Il y a un moment, en trail, où les jambes pourraient encore avancer mais où la tête, elle, veut s'arrêter. Un creux, une côte de trop, la pluie, la nuit qui tombe, et cette petite voix qui répète que c'est fini. C'est là que la course se joue vraiment. Sur longue distance, le corps finit par être limité de façon assez proche d'un coureur à l'autre. Ce qui sépare celui qui tient de celui qui craque, c'est le mental.
Les ultra-traileurs le disent souvent : au-delà d'une certaine distance, c'est la tête qui avance, plus vraiment les jambes.

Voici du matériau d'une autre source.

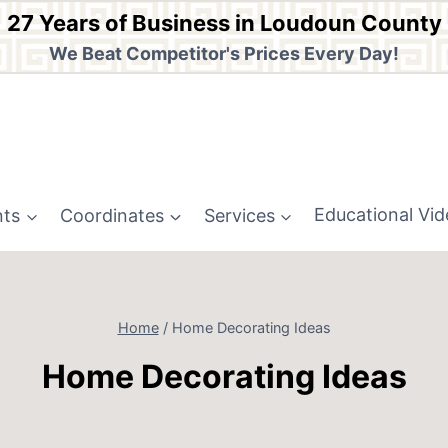
27 Years of Business in Loudoun County
We Beat Competitor's Prices Every Day!
nts
Coordinates
Services
Educational Vi
Home
/
Home Decorating Ideas
Home Decorating Ideas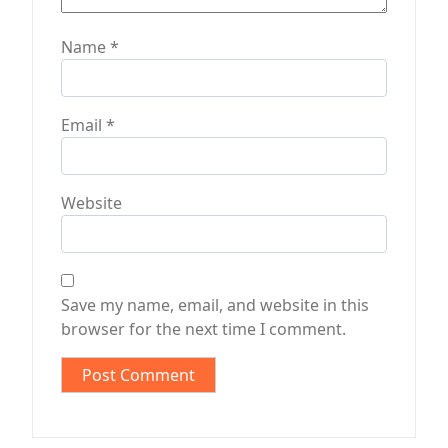
Name
*
Email
*
Website
Save my name, email, and website in this
browser for the next time I comment.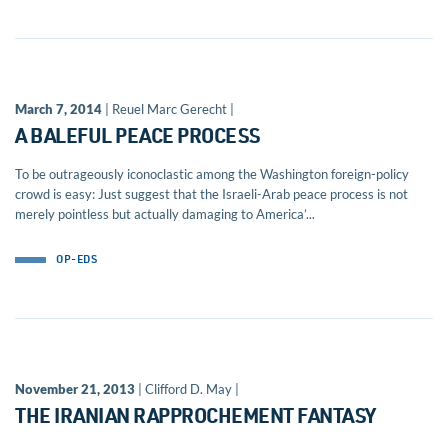
March 7, 2014
| Reuel Marc Gerecht |
A BALEFUL PEACE PROCESS
To be outrageously iconoclastic among the Washington foreign-policy
crowd is easy: Just suggest that the Israeli-Arab peace process is not
merely pointless but actually damaging to America’...
OP-EDS
November 21, 2013
| Clifford D. May |
THE IRANIAN RAPPROCHEMENT FANTASY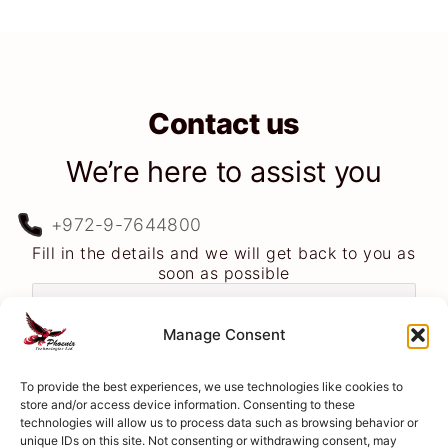
Contact us
We’re here to assist you
+972-9-7644800
Fill in the details and we will get back to you as
soon as possible
Manage Consent
To provide the best experiences, we use technologies like cookies to
store and/or access device information. Consenting to these
technologies will allow us to process data such as browsing behavior or
unique IDs on this site. Not consenting or withdrawing consent, may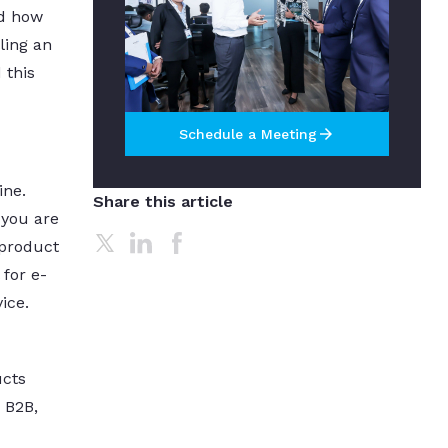
nd how
ling an
 this
arrow_forward
Schedule a Meeting
ine.
Share this article
 you are
 product
 for e-
ice.
ucts
 B2B,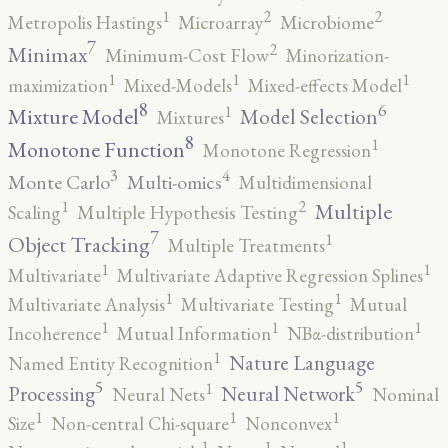
2
2
1
Metropolis Hastings
Microarray
Microbiome
7
2
Minimax
Minimum-Cost Flow
Minorization-
1
1
1
maximization
Mixed-Models
Mixed-effects Model
8
6
1
Mixture Model
Model Selection
Mixtures
8
1
Monotone Function
Monotone Regression
3
4
Monte Carlo
Multi-omics
Multidimensional
2
1
Multiple
Scaling
Multiple Hypothesis Testing
7
1
Object Tracking
Multiple Treatments
1
1
Multivariate
Multivariate Adaptive Regression Splines
1
1
Multivariate Analysis
Multivariate Testing
Mutual
1
1
1
Incoherence
Mutual Information
NBα-distribution
1
Nature Language
Named Entity Recognition
5
5
1
Processing
Neural Network
Neural Nets
Nominal
1
1
1
Size
Non-central Chi-square
Nonconvex
1
1
1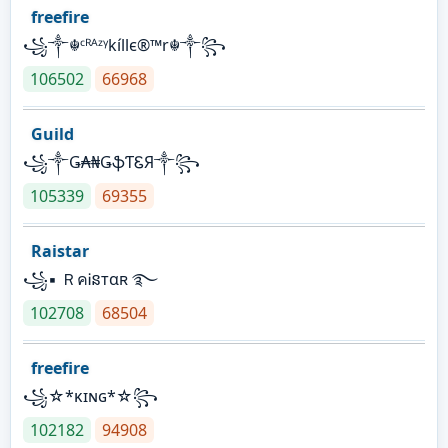
freefire
꧁༒☬ᶜᴿᴬᶻᵞkíllє®™r☬༒꧂
106502
66968
Guild
꧁༒Ǥ₳₦ǤֆƬᏋЯ༒꧂
105339
69355
Raistar
꧁▪ ＲคᎥនтαʀ ࿐
102708
68504
freefire
꧁☆*κɪɴɢ*☆꧂
102182
94908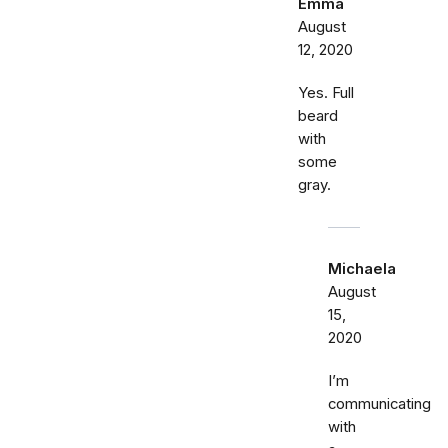
Emma
August
12, 2020
Yes. Full
beard
with
some
gray.
Michaela
August
15,
2020
I’m
communicating
with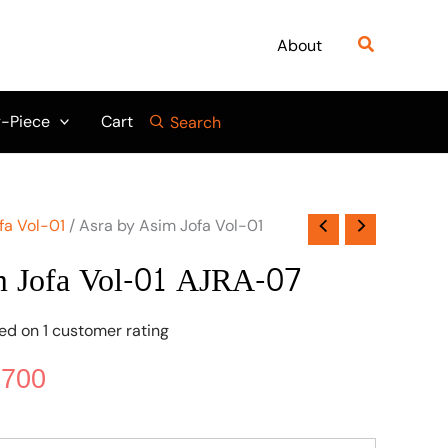
nal
Current
price
Search
About
is:
950.
₨ 5,700.
-Piece
Cart
Search
fa Vol-01
/ Asra by Asim Jofa Vol-01
m Jofa Vol-01 AJRA-07
sed on
1
customer rating
,700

La bonne nouvelle, c'est que cette capacité à tenir se travaille, exactement comme le foncier ou le dénivelé. Voici les 5 leviers concrets de préparation mentale pour tenir la distance, du format court à l'ultra, et comment les répéter dès vos prochaines sorties longues.

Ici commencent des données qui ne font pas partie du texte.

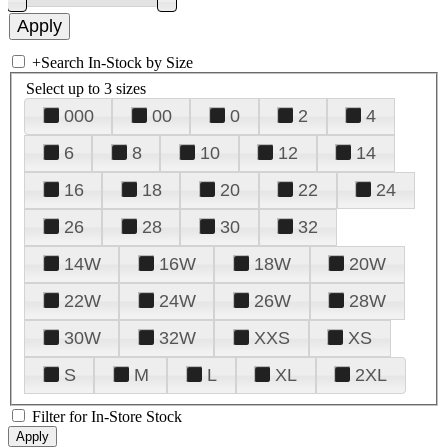
+
Search In-Stock by Size
Select up to 3 sizes
000
00
0
2
4
6
8
10
12
14
16
18
20
22
24
26
28
30
32
14W
16W
18W
20W
22W
24W
26W
28W
30W
32W
XXS
XS
S
M
L
XL
2XL
Filter for In-Store Stock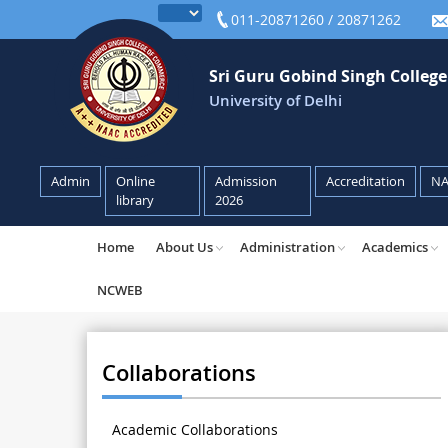
011-20871260 / 20871262
Sri Guru Gobind Singh Colleg
University of Delhi
Admin
Online
Admission
Accreditation
N
library
2026
Home
About Us
Administration
Academics
NCWEB
Collaborations
Academic Collaborations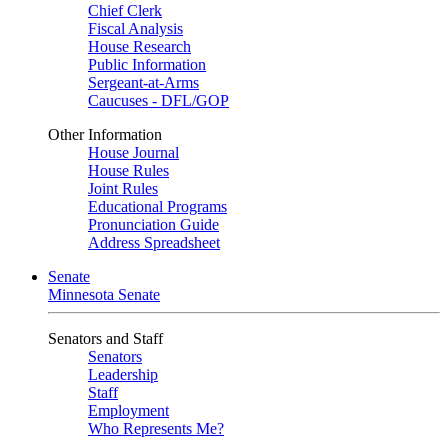
Chief Clerk
Fiscal Analysis
House Research
Public Information
Sergeant-at-Arms
Caucuses - DFL/GOP
Other Information
House Journal
House Rules
Joint Rules
Educational Programs
Pronunciation Guide
Address Spreadsheet
Senate
Minnesota Senate
Senators and Staff
Senators
Leadership
Staff
Employment
Who Represents Me?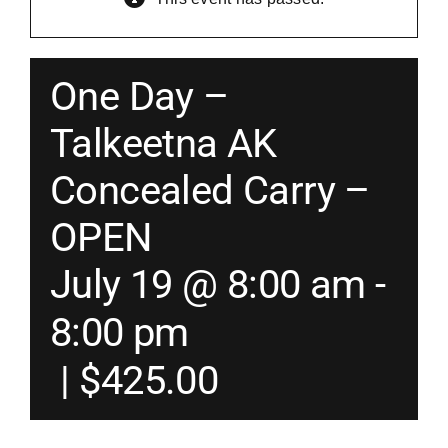
Merch
One Day –
Instructors
Talkeetna AK
Concealed Carry –
Contact
OPEN
Shopping Cart
July 19 @ 8:00 am
-
8:00 pm
|
$425.00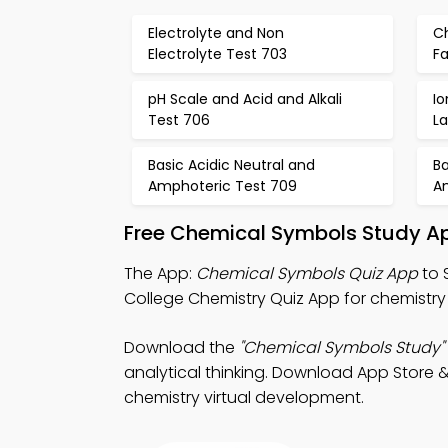
Electrolyte and Non
C
Electrolyte Test 703
Fa
pH Scale and Acid and Alkali
I
Test 706
La
Basic Acidic Neutral and
Ba
Amphoteric Test 709
A
Free Chemical Symbols Study Ap
The App:
Chemical Symbols Quiz App
to 
College Chemistry Quiz App for chemistry 
Download the
"Chemical Symbols Study"
analytical thinking. Download App Store & 
chemistry virtual development.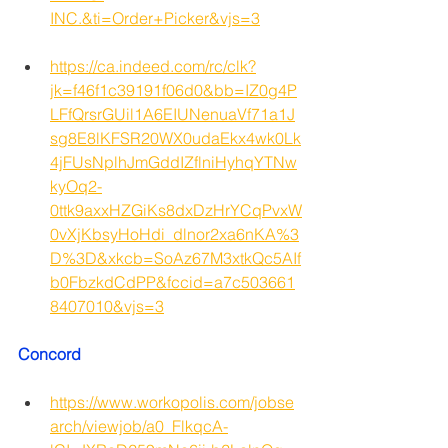
INC.&ti=Order+Picker&vjs=3
https://ca.indeed.com/rc/clk?
jk=f46f1c39191f06d0&bb=IZ0g4P
LFfQrsrGUil1A6EIUNenuaVf71a1J
sg8E8lKFSR20WX0udaEkx4wk0Lk
4jFUsNplhJmGddIZflniHyhqYTNw
kyOq2-
0ttk9axxHZGiKs8dxDzHrYCqPvxW
0vXjKbsyHoHdi_dlnor2xa6nKA%3
D%3D&xkcb=SoAz67M3xtkQc5AIf
b0FbzkdCdPP&fccid=a7c503661
8407010&vjs=3
Concord 
https://www.workopolis.com/jobse
arch/viewjob/a0_FlkqcA-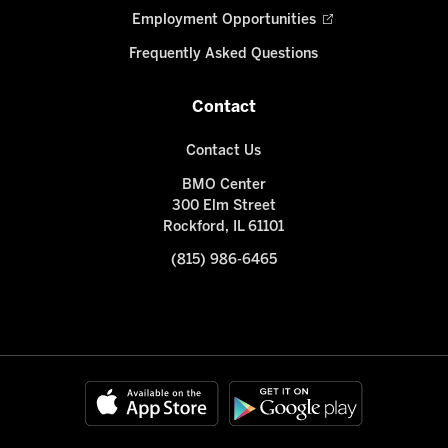
Employment Opportunities
Frequently Asked Questions
Contact
Contact Us
BMO Center
300 Elm Street
Rockford, IL 61101
(815) 986-6465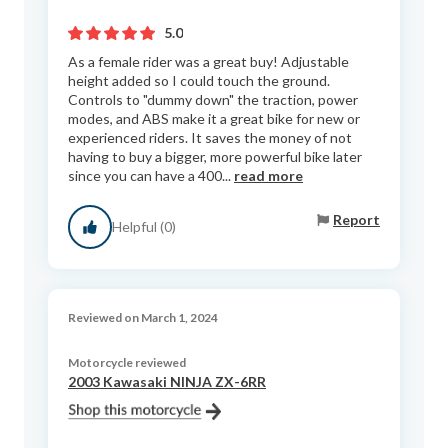
5.0
As a female rider was a great buy! Adjustable
height added so I could touch the ground.
Controls to "dummy down" the traction, power
modes, and ABS make it a great bike for new or
experienced riders. It saves the money of not
having to buy a bigger, more powerful bike later
since you can have a 400...
read more
Report
Helpful (0)
Reviewed on March 1, 2024
Motorcycle reviewed
2003 Kawasaki NINJA ZX-6RR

Qu'est-ce que la préparation mentale en trail ?
La préparation mentale en trail, c'est l'ensemble des techniques qui vous permettent de gérer la douleur, le doute, la solitude et l'imprévu pour tenir votre effort du départ à l'arrivée, sans que la tête ne lâche avant les jambes. Elle ne cherche pas à supprimer la souffrance, indissociable de l'ultra, mais à changer votre relation à cet inconfort pour continuer à avancer lucidement.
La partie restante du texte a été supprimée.